- Task to carry out
Wherever the word "lines" shows up in the data, report the line it sits in.
START Data for processing
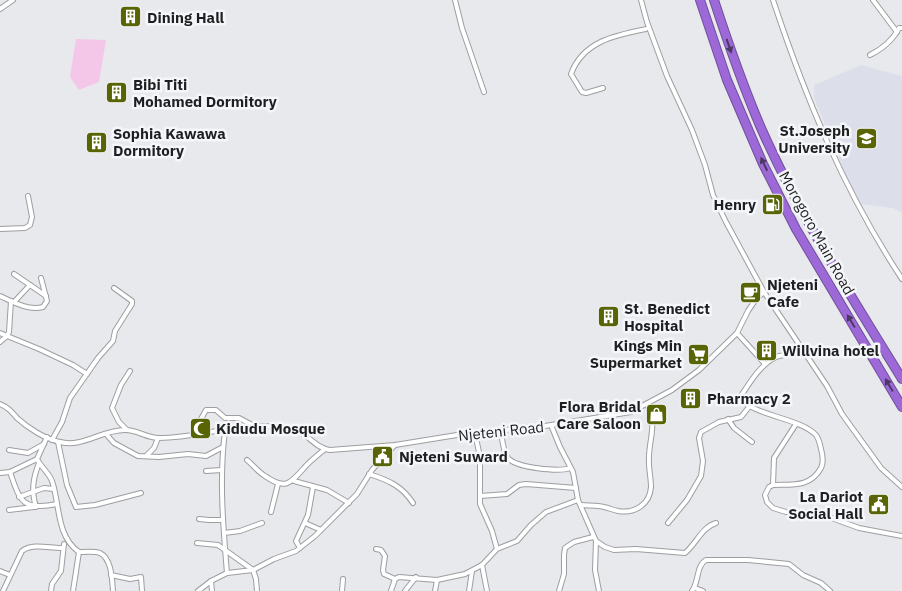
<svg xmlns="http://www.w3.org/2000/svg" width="902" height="591" font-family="'IBM Plex Sans',sans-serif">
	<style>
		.built { fill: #dcdfea }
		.green { fill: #f4c7e9 }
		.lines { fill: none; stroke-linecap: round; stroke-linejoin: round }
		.street-casing { stroke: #9d9ea2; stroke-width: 6 }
		.highway-casing { stroke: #714f98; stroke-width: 10 }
		.street { stroke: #fff; stroke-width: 4 }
		.highway { stroke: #9d69d9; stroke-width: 8 }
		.oneway { fill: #4a3961 }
		.labels { text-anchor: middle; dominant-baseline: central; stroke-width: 5; stroke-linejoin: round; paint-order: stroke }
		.poi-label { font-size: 15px; font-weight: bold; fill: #1e1f20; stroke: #f5f6fa; text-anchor: start }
		.street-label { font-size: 15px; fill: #1e1f20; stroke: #f5f6fa }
	</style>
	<rect width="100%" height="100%" fill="#e8e9ec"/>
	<polygon class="built" points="861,65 902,76 902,213 893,208 861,204 848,180 814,98 814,85"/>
	<polygon class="green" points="76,39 106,40 99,82 79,90 70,77"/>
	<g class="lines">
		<defs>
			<g id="street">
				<polyline points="455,0 462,28 484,92"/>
				<polyline points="641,0 647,22 667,76 692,130 705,165 713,195 726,222 764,292 827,386 842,414 881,468 902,487"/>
				<path d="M 773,0 C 806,99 844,191 902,279"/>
				<polyline points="873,0 897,32"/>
				<polyline points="0,9 13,0"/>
				<path d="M 870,55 C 882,49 893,40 899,28 L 902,28"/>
				<path d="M 603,88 L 586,93 L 582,92 L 571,74 C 583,41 616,35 646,29"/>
				<polyline points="0,229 25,228 30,225 32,217 28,196"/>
				<polyline points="14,274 46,296"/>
				<path d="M 0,296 C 13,302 28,311 43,307 L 47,301 L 41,278"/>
				<polyline points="14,302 30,285"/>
				<polyline points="0,333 39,349 73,365 87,374"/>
				<polyline points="737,333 765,364"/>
				<polyline points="0,342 7,336 9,332 11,301"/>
				<path d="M 804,351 C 794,355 785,354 776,357 C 761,364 750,382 741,396 L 742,401 C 762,417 801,419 816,435 C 819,439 820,444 821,449 C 823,456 824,462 821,468 C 810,488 791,484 773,485 L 769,487 L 765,495 L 767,502 L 773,508 L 786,512 L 818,513 L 859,528 L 902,536"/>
				<path d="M 0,404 C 8,407 12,412 17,418 C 28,428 45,439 60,442 C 83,448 103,429 126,430 C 137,430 147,438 159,438 C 191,438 221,428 253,426 C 267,426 289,426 301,433 C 311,438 318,449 330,450 L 395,445 L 457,435 L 545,426 L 631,412 L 672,390 L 699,370 L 737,333 L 748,311 L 756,299 L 764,292"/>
				<polyline points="201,419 206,410 216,410 225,418 239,418 254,426"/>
				<polyline points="728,419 734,428 752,442"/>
				<path d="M 551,425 L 560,447 L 573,472 L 578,500 L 596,541 L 605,547 L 614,550 L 636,549 L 685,553 C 696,544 702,527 716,523"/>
				<polyline points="127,430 119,422 112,408 121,385 130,371"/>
				<path d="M 225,431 C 219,478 223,525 227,573"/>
				<path d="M 501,431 C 502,439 503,452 508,458 C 516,468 559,472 570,468"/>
				<polyline points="475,433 480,457 480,504 492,531 497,549"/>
				<polyline points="106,434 114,443 138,456 159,457 188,454 206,456 223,447"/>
				<polyline points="52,440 62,422 70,398 98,358 113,341 115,331 132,304 132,301 114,288"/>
				<polyline points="58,442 67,485 76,507 95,505 141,493"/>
				<polyline points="9,450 28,453 44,444"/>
				<polyline points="146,456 154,448 158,438"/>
				<path d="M 37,459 C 41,467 49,473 52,481 C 60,504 56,536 79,552 C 85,552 94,551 100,553 C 112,559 112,580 113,591"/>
				<path d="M 247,460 C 253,465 258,472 265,476 C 285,490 290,484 304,468 C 310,461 318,455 325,449"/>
				<polyline points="206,471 222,470"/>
				<path d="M 10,472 C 20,501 22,511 57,504"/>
				<polyline points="0,473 10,472 37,459 47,437"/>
				<path d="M 369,474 C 388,480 402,486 413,503"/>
				<polyline points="294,481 327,490 349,503"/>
				<polyline points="773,485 774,458 796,424"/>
				<polyline points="480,496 507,494 519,485 526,484 576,488"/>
				<polyline points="19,497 44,488 54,489"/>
				<path d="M 581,505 C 588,506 596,505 604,507 C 609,508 613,510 618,511 C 635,514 650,504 651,487 C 651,477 648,467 649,456 C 650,435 657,425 647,404"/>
				<path d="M 36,507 C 31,491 33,478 39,463"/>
				<polyline points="9,510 34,507"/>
				<polyline points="271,512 278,484"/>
				<polyline points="199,519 209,520 222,520"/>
				<polyline points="305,523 321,530"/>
				<polyline points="668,523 687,500 701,476 703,461 699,438 701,432 719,422 741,417 749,407"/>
				<polyline points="224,533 240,531 262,523"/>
				<polyline points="596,541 595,570 599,591"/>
				<polyline points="197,543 218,545 253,570 256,579 257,591"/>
				<polyline points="300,548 296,541 308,515 313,487"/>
				<polyline points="376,549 381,550 385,556 383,570 384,574 395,579"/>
				<polyline points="482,565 487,591"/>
				<polyline points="0,571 10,575"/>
				<polyline points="111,575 130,579 141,577 142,591"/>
				<polyline points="211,581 212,591"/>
				<polyline points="695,588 703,591"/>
				<path d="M 3,591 L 22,551 C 33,543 48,548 61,548"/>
				<polyline points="51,591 52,584 61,571 64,544"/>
				<polyline points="73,591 79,552"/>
				<polyline points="198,591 211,581 227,573 253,570 274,559 296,551 315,536 357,494 372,470 395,445"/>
				<polyline points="342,591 343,579"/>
				<polyline points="391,591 395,579 399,577 437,580 465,574 482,565 497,549 517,541 531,525 546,512 578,500"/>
				<polyline points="405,591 416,577"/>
				<polyline points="435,591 437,580"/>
				<polyline points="469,591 472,571"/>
				<polyline points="559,591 564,574 564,555 565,548 574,542 593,537"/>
				<path d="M 692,591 C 699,582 696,566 706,560 L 748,560 L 789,564 L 803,575 L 821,583 L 830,591"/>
			</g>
			<g id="highway">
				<polyline points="700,0 727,80 763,164 796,229 902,407"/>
				<path d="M 714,0 C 728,43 743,86 761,128 C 800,216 852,298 902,379"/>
			</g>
		</defs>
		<use href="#street" class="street-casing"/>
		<use href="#highway" class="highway-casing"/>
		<use href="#street" class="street"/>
		<use href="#highway" class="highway"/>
	</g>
	<defs><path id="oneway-solid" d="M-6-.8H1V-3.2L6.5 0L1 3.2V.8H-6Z" transform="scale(1.25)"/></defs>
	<g class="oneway">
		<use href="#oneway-solid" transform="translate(729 46) rotate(71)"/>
		<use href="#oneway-solid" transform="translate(764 164) rotate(-115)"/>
		<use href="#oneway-solid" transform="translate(851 321) rotate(-121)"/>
		<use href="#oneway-solid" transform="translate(889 385) rotate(-121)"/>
	</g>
	<defs>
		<symbol id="building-square" viewBox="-11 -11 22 22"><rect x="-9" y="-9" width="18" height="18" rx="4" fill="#596405" stroke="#f5f6fa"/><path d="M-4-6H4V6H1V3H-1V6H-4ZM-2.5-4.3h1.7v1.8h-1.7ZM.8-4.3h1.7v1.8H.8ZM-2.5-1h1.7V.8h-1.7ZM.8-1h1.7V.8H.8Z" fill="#fff"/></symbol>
		<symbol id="university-square" viewBox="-11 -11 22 22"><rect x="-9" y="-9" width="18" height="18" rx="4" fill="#596405" stroke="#f5f6fa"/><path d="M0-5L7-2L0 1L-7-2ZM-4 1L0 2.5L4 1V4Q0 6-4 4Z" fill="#fff"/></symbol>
		<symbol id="fuel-square" viewBox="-11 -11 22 22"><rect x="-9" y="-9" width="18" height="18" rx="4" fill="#596405" stroke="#f5f6fa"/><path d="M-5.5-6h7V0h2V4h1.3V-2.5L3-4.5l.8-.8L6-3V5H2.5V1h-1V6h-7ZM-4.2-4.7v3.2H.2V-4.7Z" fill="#fff"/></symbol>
		<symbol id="cafe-square" viewBox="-11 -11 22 22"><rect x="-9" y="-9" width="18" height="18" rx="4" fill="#596405" stroke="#f5f6fa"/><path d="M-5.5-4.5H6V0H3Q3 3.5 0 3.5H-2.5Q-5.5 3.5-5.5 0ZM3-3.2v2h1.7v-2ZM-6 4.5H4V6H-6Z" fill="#fff"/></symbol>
		<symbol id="supermarket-square" viewBox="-11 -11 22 22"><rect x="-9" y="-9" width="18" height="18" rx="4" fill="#596405" stroke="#f5f6fa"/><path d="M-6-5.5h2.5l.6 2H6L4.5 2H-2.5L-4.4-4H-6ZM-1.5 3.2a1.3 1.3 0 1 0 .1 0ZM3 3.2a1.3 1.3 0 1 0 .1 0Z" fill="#fff"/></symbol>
		<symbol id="shop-square" viewBox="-11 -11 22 22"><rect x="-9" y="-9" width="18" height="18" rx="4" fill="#596405" stroke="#f5f6fa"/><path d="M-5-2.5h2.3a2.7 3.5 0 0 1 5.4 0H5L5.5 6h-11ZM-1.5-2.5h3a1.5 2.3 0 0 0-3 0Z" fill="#fff"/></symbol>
		<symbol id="mosque-square" viewBox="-11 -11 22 22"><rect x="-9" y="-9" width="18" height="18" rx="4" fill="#596405" stroke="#f5f6fa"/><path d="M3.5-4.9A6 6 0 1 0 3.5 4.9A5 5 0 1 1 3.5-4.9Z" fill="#fff"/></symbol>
		<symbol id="civic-square" viewBox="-11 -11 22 22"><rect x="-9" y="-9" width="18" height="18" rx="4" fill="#596405" stroke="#f5f6fa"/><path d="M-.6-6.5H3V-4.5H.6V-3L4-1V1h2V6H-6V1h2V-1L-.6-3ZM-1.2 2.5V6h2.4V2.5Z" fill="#fff"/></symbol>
	</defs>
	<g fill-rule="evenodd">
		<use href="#building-square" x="118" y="4" width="25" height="25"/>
		<use href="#building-square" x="104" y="80" width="25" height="25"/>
		<use href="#university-square" x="854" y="126" width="25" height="25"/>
		<use href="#building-square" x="84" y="130" width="25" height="25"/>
		<use href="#fuel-square" x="760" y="192" width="25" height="25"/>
		<use href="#cafe-square" x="738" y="280" width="25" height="25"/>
		<use href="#building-square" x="596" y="304" width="25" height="25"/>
		<use href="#building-square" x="754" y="338" width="25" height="25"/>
		<use href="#supermarket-square" x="686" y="342" width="25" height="25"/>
		<use href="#building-square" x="678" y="386" width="25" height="25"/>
		<use href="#shop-square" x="644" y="402" width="25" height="25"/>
		<use href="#mosque-square" x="188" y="416" width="25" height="25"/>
		<use href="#civic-square" x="370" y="444" width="25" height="25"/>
		<use href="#civic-square" x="866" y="492" width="25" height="25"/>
	</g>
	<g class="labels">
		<g class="poi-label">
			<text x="147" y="17">Dining Hall</text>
			<text x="133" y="84">Bibi Titi<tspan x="133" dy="17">Mohamed Dormitory</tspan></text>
			<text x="850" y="130" text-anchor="end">St.Joseph<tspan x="850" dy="17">University</tspan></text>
			<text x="113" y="133">Sophia Kawawa<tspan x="113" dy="17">Dormitory</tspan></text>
			<text x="756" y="204" text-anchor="end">Henry</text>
			<text x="767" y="284">Njeteni<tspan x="767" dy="17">Cafe</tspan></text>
			<text x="624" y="308">St. Benedict<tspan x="624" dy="17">Hospital</tspan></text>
			<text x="682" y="345" text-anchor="end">Kings Min<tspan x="682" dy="17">Supermarket</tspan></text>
			<text x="782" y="350">Willvina hotel</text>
			<text x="707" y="398">Pharmacy 2</text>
			<text x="641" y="406" text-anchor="end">Flora Bridal<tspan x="641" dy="17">Care Saloon</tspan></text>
			<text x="216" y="428">Kidudu Mosque</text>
			<text x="399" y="456">Njeteni Suward</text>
			<text x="863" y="496" text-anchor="end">La Dariot<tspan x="863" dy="17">Social Hall</tspan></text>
		</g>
		<g class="street-label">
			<text transform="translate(817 233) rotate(61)">Morogoro Main Road</text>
			<text transform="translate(501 431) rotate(-6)">Njeteni Road</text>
		</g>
	</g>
</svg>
END Data for processing
- Reply to the exercise
		.lines { fill: none; stroke-linecap: round; stroke-linejoin: round }
	<g class="lines">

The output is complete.